For many propositions from the hard sciences, as said, this is mostly harmless, because the “We now know…” won’t be fallacious. The problem is that the knowledge comes cheap and is thus subject to easy misinterpretation and incorrect extrapolation. This is because complex scientific propositions are usually highly conditional, filled with technical premises and other presuppositions, and these rarely make it to the popular level. People go off half cocked, as it were.
Actual hard scientists, in their own fields of competence, rarely fall into the trap, not taking anybody’s word for anything which they can prove for themselves. And so knowledge in the fields manned by rigorous technicians increases. But since nobody bats 1.000 and not every claim can be personally checked, the occasional error slips by.
No, the real problem, as usual, comes from fields which make fewer demands on their practitioners, and fewer still to none on their popular audiences. It’s going to be a man of some mental training who bothers to seek out and to read anything about neutrinos. But sociological claims and the like are available to one and all.
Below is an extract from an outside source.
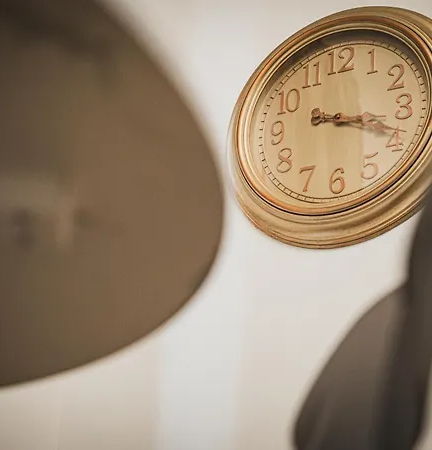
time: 3:18
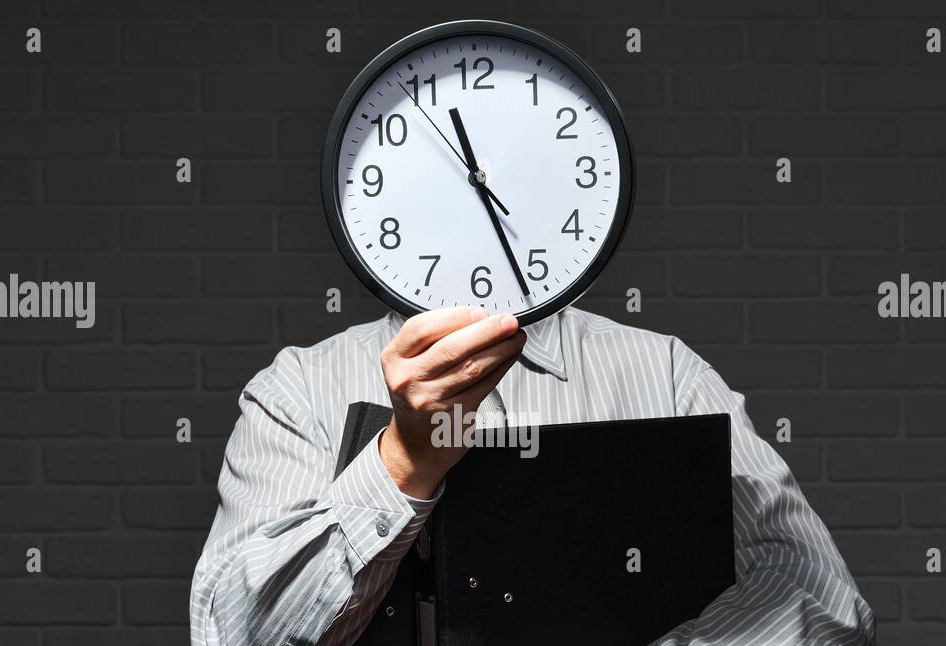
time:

Indeed, they are hard to escape, like (bad) music in restaurants.
The problem starts at the “top”. Here’s a typical example, the paper “Taking a Long View on What We Now Know about Social and Environmental Accountability and Reporting” in the Electronic Journal of Radical Organisation Theory. The paper is filled with “We now know…” propositions which are at best only sketchily supported, and others that are only wild surmises. Results from papers like this are fed to students and the public, and those who take joy in that most vague of notions “sustainability”, will uncritically add the propositions to the list of things “We now know…”
You can’t really blame the students, the dears, at least not fully. The serious fault is with inexpert experts, a large and growing class, a growth given impetus by the swelling of higher education. More people earning a “degree” means more professors, and since the gifts of intelligence are varied, this means a necessary expansion in “degrees” which require less effort (from both parties). It is in these fields the “We now know…” is mainly found. Compounding the problem is that the students who carry these “We now knows…” feel that their beliefs have been certified by their degrees.
The solution would thus appear to be a return to (or increase in, since it still partially exists) some idea of educational elitism, the idea that some forms of knowledge are better or more important than others. But give our insatiable craving for Equality, I don’t see it happening.